La virginité est quelque chose de surnaturellement grand, merveilleux et glorieux ; et, pour parler clairement et conformément aux Saintes Ecritures, cette manière de vivre la meilleure et la plus noble est à elle seule la racine de l'immortalité, ainsi que sa fleur et ses prémices ; et c'est pourquoi le Seigneur promet que ceux qui se sont faits eunuques entreront dans le royaume des cieux, dans ce passage de Matthieu 9:12 des Evangiles où Il expose les diverses raisons pour lesquelles les hommes se sont faits eunuques. La chasteté avec les hommes est une chose très rare, et difficile à atteindre, et en proportion de sa suprême excellence et magnificence est la grandeur de ses dangers.

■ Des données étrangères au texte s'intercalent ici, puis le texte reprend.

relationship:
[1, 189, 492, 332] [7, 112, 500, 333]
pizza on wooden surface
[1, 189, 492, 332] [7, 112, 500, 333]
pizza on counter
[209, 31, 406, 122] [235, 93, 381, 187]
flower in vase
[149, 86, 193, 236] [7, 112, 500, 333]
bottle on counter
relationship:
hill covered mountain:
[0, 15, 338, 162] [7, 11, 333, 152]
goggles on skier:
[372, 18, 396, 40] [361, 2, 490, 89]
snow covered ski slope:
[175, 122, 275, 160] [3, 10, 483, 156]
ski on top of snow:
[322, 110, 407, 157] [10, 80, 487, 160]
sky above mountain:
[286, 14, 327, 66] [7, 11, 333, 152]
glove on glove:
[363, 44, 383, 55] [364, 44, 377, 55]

C'est pourquoi elle exige des natures fortes et généreuses, telles que, sautant par-dessus le courant du plaisir, diriger le char de l'âme vers le haut de la terre, ne pas se détourner de son but, jusqu'à ce que, par la rapidité de la pensée, légèrement bornés au-dessus du monde, et prenant véritablement position sur la voûte du ciel, ils contemplent purement l'immortalité elle-même telle qu'elle jaillit du sein immaculé du Tout-Puissant.

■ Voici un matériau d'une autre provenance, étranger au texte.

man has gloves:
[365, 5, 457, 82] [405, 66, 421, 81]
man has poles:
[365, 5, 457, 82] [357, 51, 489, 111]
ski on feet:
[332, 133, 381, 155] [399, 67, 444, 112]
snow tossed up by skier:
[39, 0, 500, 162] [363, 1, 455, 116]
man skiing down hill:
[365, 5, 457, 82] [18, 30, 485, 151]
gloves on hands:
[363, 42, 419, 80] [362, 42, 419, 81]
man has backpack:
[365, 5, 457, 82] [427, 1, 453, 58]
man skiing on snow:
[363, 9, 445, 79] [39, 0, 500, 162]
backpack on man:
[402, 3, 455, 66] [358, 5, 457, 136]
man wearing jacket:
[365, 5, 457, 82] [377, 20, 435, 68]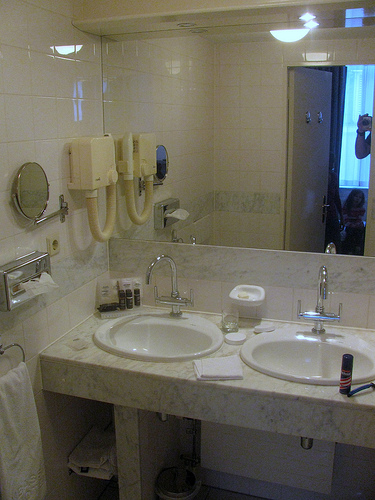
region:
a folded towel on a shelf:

La terre ne pouvait pas produire ce courant d'air ; seul le ciel connaissait la source d'où il coulait ; car nous devons penser à la virginité comme marchant en effet sur la terre, mais aussi comme atteignant le ciel. Et c'est pourquoi certains qui l'ont désirée, et qui n'en considéraient que la fin, sont venus, en raison de leur grossièreté d'esprit, de manière inefficace avec des pieds non lavés, et se sont écartés du chemin, n'ayant conçu aucune idée digne de la manière virginale de vivre. Car il ne suffit pas de garder le corps seulement intact, de même qu'il ne faut pas montrer que l'on pense plus au temple qu'à l'image du dieu ; mais il faut prendre soin des âmes des hommes comme étant les divinités de leur corps, et les parer de justice. C'est alors qu'ils en prennent le plus grand soin et les soignent lorsque, s'efforçant inlassablement d'entendre les discours divins, ils ne renoncent pas jusqu'à ce que, portant les portes des sages, Siracide 6:36, ils parviennent à la connaissance de la vérité.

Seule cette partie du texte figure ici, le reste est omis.